Constantin
Frantz, né le 12 septembre 1817 à Börnecke (dans l'actuel Land de
Saxe-Anhalt) et mort le 2 mai 1891 à Blasewitz, est un philosophe,
diplomate et politologue allemand et l'un des précurseurs du
fédéralisme européen.
Après
des études de philosophie et de mathématiques aux universités de
Halle et de Berlin, Constantin Frantz intégra le service
diplomatique du Royaume de Prusse, service qu'il quitta toutefois
après dix-huit années. En fait, il était en désaccord avec la
politique de Bismarck qui visait à construire progressivement, et
par des guerres, un État national allemand. Constantin Frantz, lui,
était en faveur d'une fédération d'États autonomes en Europe
centrale.

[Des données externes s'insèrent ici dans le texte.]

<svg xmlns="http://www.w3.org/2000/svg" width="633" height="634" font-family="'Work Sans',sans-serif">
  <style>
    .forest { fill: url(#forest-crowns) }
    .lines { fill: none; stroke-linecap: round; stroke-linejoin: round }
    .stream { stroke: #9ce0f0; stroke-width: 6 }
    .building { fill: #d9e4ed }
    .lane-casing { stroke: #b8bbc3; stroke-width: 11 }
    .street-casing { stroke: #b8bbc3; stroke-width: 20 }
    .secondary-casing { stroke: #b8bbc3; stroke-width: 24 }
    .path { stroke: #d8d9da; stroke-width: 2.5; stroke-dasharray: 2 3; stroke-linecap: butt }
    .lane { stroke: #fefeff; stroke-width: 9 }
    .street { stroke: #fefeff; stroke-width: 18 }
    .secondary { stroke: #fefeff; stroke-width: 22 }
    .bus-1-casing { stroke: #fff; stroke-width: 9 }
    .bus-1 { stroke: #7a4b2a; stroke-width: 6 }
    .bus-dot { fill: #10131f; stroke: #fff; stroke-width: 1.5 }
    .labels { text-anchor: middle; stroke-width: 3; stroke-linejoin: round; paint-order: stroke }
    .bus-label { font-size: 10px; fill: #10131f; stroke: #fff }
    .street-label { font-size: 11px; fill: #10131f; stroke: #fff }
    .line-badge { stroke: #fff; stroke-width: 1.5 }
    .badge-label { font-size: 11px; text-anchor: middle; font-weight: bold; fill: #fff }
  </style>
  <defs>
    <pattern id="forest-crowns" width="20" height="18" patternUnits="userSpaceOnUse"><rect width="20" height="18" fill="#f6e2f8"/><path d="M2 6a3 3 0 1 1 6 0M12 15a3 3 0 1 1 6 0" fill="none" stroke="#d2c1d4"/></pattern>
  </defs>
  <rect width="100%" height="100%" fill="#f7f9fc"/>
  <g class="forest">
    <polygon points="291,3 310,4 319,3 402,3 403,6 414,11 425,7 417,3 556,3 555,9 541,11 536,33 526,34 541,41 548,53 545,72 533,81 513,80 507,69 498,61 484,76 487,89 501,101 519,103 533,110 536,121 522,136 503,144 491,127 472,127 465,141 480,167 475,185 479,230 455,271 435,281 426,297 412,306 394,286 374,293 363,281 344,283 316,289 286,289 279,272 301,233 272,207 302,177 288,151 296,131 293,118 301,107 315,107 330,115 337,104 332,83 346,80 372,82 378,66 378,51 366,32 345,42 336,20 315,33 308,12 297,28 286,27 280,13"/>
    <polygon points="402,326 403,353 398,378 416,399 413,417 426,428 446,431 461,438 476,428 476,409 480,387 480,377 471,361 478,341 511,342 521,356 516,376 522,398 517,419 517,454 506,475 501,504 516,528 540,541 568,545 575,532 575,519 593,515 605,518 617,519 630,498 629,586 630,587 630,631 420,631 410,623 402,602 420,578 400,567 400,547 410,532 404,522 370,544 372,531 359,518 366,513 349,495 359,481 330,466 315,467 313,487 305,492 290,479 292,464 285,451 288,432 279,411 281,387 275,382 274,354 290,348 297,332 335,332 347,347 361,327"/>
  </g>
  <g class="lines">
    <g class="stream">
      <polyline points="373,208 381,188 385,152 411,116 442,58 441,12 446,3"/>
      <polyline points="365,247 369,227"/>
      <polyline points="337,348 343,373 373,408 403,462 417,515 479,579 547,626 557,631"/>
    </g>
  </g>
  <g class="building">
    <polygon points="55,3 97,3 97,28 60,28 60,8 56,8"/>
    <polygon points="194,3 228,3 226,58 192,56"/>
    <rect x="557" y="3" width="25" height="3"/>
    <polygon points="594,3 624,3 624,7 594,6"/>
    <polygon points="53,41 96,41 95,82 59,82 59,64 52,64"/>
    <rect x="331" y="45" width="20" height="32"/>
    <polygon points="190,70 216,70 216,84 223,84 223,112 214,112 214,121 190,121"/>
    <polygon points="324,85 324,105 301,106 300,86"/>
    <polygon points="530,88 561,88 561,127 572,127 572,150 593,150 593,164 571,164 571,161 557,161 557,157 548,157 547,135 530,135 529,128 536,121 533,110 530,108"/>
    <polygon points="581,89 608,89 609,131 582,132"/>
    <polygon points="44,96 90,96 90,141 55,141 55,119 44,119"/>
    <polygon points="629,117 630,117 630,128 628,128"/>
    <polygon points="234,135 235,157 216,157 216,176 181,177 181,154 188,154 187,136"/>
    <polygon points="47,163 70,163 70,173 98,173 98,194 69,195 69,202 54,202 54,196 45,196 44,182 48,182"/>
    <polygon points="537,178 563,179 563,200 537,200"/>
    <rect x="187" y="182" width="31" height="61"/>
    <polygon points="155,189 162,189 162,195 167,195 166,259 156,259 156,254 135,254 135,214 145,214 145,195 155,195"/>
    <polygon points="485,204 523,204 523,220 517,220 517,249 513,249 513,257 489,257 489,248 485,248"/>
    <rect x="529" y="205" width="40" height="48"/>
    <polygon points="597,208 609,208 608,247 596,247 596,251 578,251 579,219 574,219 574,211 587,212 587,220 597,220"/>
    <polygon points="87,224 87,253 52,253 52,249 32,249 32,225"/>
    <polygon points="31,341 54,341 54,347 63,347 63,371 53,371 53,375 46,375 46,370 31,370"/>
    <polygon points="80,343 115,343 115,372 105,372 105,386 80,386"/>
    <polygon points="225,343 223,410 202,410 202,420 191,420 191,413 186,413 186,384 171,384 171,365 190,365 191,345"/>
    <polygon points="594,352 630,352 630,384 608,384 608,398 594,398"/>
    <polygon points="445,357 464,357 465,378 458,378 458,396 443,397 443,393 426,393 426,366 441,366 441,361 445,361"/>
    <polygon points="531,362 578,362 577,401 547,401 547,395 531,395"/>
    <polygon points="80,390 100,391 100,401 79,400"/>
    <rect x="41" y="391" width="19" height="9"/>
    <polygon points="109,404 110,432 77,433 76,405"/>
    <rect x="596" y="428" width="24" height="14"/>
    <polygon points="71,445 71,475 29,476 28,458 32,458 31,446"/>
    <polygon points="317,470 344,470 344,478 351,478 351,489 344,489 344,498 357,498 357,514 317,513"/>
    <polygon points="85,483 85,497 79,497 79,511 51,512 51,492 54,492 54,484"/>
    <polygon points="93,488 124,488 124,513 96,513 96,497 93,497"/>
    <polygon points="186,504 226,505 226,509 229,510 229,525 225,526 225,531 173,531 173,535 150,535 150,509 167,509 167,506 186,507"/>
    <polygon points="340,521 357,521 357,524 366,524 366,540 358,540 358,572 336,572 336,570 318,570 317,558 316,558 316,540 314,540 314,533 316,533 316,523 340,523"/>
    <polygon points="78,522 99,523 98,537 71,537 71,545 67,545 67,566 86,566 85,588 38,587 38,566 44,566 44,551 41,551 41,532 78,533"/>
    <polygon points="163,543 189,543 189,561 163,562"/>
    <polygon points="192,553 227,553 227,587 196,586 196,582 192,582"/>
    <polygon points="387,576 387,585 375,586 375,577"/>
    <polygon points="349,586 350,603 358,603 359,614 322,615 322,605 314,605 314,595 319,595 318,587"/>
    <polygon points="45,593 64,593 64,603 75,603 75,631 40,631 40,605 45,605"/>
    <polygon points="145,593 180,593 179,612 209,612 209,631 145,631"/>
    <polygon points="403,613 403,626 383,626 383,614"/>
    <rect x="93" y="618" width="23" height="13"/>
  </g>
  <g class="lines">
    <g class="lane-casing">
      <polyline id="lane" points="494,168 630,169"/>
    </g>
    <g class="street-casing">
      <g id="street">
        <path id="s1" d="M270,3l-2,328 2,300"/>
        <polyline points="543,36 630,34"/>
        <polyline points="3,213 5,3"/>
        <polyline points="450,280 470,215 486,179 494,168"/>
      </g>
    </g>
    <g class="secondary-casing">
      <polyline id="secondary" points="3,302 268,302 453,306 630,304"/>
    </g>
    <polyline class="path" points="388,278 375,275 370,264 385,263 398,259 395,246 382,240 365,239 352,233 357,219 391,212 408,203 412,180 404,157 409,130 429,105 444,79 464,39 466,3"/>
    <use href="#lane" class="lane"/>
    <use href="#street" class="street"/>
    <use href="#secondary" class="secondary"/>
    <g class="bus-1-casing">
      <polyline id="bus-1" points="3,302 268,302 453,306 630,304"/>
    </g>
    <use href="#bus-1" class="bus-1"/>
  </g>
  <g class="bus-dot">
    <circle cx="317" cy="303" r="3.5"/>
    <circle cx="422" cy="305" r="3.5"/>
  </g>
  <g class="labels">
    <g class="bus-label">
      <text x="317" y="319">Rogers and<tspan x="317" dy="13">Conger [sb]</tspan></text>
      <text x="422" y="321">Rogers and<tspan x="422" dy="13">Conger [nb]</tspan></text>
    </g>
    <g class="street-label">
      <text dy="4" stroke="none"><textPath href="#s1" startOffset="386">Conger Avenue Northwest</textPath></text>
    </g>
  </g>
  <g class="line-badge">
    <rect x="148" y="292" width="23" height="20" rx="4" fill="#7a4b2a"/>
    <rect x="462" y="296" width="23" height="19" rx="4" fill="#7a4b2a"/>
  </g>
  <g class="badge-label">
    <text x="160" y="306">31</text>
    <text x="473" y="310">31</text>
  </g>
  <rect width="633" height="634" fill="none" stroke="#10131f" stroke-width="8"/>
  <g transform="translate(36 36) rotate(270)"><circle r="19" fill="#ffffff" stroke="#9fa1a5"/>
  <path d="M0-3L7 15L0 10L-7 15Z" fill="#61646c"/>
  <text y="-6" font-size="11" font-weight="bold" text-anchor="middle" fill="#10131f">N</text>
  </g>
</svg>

Non seulement rejetait-il le dualisme austro-prussien dans
le monde allemand, mais encore contestait-il la prétention de la
Prusse - qui renfermait une forte minorité polonaise - à unifier et
à diriger le monde allemand et, aussi, l'idée que l'Autriche,
empire multinational, pût sans se dissoudre au préalable jouer un
rôle constructif dans le monde allemand. Par ailleurs, Frantz était
opposé à la violence guerrière comme moyen de résoudre les
conflits.
Sa
conception du fédéralisme mérite d'être rapprochée des idées de
Pierre-Joseph Proudhon.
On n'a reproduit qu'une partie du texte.